Development of an end-to-end regression model that can detect the positional shifts and rotations of all figures on the table, without the need for an intermediate object detection step as in previous work.
Evaluation of different CNN backbones (ResNet, MobileNet, EfficientNet) as feature extractors for the regression model. The ResNet18-based model achieved the best performance, with mean absolute errors of 3.88 mm for position and 5.93 degrees for rotation.
Proposal of a data provisioning system based on ZeroMQ to enable real-time access to the game state data by multiple clients, such as reinforcement learning or imitation learning agents.
The authors discuss the limitations of the current system, such as the dependence on lighting conditions and image blur, and outline future research directions to improve the real-time capabilities and robustness of the system. The ultimate goal is to employ the game state detection system for capturing human-played foosball matches, which can then be used to train reinforcement learning agents through imitation learning.
Stats
The motors controlling the black figures report their shift and rotation, which is used as ground truth.

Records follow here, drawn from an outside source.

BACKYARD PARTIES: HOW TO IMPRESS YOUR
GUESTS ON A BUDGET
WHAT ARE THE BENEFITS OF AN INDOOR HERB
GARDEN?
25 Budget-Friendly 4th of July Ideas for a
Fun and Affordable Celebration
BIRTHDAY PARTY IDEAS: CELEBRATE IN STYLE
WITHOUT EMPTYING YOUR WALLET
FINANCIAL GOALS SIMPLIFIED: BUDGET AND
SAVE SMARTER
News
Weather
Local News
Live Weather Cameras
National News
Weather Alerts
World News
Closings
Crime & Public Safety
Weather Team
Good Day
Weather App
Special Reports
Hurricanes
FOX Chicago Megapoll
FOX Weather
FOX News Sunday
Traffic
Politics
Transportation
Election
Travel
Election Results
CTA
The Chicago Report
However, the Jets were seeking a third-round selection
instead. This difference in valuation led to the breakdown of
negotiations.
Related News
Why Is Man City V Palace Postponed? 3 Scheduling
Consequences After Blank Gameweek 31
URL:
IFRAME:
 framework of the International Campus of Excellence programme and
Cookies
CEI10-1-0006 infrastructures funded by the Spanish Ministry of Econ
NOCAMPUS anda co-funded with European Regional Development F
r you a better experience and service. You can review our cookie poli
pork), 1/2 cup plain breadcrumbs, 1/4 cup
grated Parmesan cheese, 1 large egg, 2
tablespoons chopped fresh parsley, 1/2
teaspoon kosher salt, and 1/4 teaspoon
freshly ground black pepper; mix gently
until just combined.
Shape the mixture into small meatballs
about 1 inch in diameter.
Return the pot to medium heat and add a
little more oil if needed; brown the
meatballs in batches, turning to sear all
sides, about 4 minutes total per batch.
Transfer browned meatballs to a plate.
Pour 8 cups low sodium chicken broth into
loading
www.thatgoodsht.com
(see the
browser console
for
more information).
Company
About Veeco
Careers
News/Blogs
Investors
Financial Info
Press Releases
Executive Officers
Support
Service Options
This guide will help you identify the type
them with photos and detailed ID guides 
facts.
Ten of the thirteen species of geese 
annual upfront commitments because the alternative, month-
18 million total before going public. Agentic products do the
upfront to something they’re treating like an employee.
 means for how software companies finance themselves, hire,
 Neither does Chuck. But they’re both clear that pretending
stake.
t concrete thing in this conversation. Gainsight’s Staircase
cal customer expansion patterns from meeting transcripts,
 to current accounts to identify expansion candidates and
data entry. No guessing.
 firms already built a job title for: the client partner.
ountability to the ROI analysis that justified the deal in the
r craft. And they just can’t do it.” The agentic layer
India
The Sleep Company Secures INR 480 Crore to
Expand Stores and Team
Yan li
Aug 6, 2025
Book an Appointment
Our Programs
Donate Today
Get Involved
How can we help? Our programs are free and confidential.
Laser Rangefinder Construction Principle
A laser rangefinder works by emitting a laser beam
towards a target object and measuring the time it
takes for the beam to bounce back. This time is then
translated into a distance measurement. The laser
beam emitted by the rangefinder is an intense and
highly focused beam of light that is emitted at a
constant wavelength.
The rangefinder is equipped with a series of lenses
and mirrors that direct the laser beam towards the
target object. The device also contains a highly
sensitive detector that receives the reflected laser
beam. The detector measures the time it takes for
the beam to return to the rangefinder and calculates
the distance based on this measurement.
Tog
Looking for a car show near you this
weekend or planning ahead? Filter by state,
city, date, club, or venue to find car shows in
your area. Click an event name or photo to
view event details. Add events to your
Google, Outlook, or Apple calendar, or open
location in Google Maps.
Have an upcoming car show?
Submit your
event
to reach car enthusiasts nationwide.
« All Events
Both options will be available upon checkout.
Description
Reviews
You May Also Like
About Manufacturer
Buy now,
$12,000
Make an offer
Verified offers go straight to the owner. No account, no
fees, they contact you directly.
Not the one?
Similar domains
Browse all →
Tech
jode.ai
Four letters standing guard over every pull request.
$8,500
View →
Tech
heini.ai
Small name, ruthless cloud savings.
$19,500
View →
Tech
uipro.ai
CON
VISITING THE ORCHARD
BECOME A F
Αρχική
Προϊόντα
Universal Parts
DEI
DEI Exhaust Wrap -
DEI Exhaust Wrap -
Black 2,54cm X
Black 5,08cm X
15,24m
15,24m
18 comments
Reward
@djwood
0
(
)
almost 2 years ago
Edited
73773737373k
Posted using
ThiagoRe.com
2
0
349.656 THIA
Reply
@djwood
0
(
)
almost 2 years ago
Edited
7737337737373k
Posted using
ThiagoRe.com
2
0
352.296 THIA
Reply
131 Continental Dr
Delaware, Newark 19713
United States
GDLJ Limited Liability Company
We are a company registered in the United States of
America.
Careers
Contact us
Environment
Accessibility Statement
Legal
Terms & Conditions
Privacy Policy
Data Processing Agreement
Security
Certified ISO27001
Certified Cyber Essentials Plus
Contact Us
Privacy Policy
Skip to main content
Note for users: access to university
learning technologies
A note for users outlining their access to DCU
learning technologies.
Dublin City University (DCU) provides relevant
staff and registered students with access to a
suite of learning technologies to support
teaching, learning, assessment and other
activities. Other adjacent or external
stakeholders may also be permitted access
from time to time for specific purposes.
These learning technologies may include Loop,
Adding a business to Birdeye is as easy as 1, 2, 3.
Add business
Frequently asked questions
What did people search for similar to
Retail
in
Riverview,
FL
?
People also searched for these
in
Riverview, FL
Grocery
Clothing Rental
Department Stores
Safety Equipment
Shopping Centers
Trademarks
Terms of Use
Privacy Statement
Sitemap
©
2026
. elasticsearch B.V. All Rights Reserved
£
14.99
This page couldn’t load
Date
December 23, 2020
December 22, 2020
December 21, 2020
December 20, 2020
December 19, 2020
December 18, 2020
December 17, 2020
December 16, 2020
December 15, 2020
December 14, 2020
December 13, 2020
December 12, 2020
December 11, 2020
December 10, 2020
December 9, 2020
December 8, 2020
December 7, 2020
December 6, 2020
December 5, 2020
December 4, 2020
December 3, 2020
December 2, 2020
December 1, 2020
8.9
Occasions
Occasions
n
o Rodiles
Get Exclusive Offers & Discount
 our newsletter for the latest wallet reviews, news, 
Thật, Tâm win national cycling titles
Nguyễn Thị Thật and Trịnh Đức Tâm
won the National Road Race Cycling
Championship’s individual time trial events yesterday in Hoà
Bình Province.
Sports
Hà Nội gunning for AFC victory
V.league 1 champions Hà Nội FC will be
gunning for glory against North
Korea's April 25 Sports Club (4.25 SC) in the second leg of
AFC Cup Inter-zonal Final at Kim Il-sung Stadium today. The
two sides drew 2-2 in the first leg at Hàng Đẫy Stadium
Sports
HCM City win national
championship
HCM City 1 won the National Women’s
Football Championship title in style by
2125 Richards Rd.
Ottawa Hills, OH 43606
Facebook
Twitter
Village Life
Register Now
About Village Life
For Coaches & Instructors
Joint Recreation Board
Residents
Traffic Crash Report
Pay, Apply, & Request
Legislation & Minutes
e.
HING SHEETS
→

The positional shifts of the white figures are calculated using traditional computer vision techniques.
The rotations of the white figures are measured using accelerometers mounted on the rods.
Quotes
"The game state can be defined as the positional shift and the rotations of the figure rods plus the position of the ball as a function of time."
"Our system developed in this work is able to detect the game state of all figures (black and white) of the Foosball table using Deep CNN and Computer Vision."
"By providing data for both black and white teams, the presented system is intended to provide the required data for future developments of Imitation Learning techniques w.r.t. to observing human players."